I didn’t notice it at first until i saw all the blood and quietly cursed thinking it was just a minor cut. My immediate reaction was to try to hide it form my wife who was working on another part of the yard. I quietly got up and tried walking back to the house to run it under the sink and wrap it up before she could see the stupid mistake i had made. I got 3/4 of the way to the house and began to black out from blood loss and likely exhaustion with a touch of dehydration. She noticed me staggering back to the house swaying back and forth then quickly saw the blood pouring down my hand and pooling under me on our patio.. Clearly she was panicked and I tried to calm her but seemed to be in a drunken state, no matter how much a tried everything around me kept fading in and out. I sat down on the ground and put pressure on it and eventually began getting more clarity as our dogs were licking my face like crazy and i was to weak to stop them. My wife helped me inside, grabbed the first aid kit and wrapped it up tightly with some sterile gauze and a tensor. Growing up in the trades and working in high risk environments, I have significant first aid and safety training and my wife has heard endured me explain these concepts on many of our hikes and adventures so she knew exactly what to do.

At this point and after drinking a lot of water, i was not sure i could drive to the hospital but felt much better, I made the stupid decision of waiting until the morning to go to the hospital because i was hungry, tired and was really looking forward to the dinner we were making. Bad mistake, the next day the doctor gave me a lecture about how stupid i was to wait.

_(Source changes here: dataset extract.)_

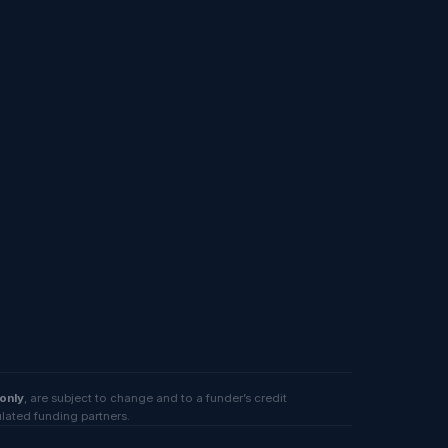
 only
, are subject to change and to a funder’s credit
ulated funding partners.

I quickly understood why as he had to reopen the wound to clean it (this was far from a pleasant feeling).

I ultimately ended up with 5 big fat stitches that were placed deep into my hand since the skin was to shredded up to hold a stitch shallowly. a week in while i was back at work it got infected and i had to run a course of antibiotics and as it healed i noticed that i had way less mobility with my thumb. I ended up having damage to a tendon that reduced how much i could move my thumb. This is slowly getting better but may never be the same. A good lesson to learn and to stop me from becoming complacent again. Now i have a good reminder right on my hand that i can see every time i grab a tool that immediately makes me stop and think, “ok what can go wrong and how bad could it be”; “what can i do to make this as safe as possible”

-- Never half-ass two things. Whole-ass one thing - Nick Offerman

4 comments so far

View johnstoneb's profile


2816 posts in 2103 days

#1 posted 12-27-2016 03:32 PM

Thanks for the post. I had an incident with a hole saw and drill press that require stitches. Not as bad as yours. Hole saw can move very rapidly.

-- Bruce, Boise, ID

View lew's profile


11982 posts in 3686 days

#2 posted 12-27-2016 05:17 PM

OUCH! Bad enough but glad it wasn’t any worse.

-- Lew- Time traveler. Purveyor of the Universe's finest custom rolling pins.

View Redoak49's profile


3126 posts in 1919 days

#3 posted 12-27-2016 09:44 PM

Thanks for the post and reminder….glad you are doing Ok.

View ChuckV's profile


3101 posts in 3458 days

#4 posted 12-27-2016 10:07 PM

I am sorry about your accident. I hope that you heal quickly and well.

This is a good reminder that it’s not just the big stationary machines that need our full attention. The only time I ever needed stitches was as a result of a chisel cut in my finger.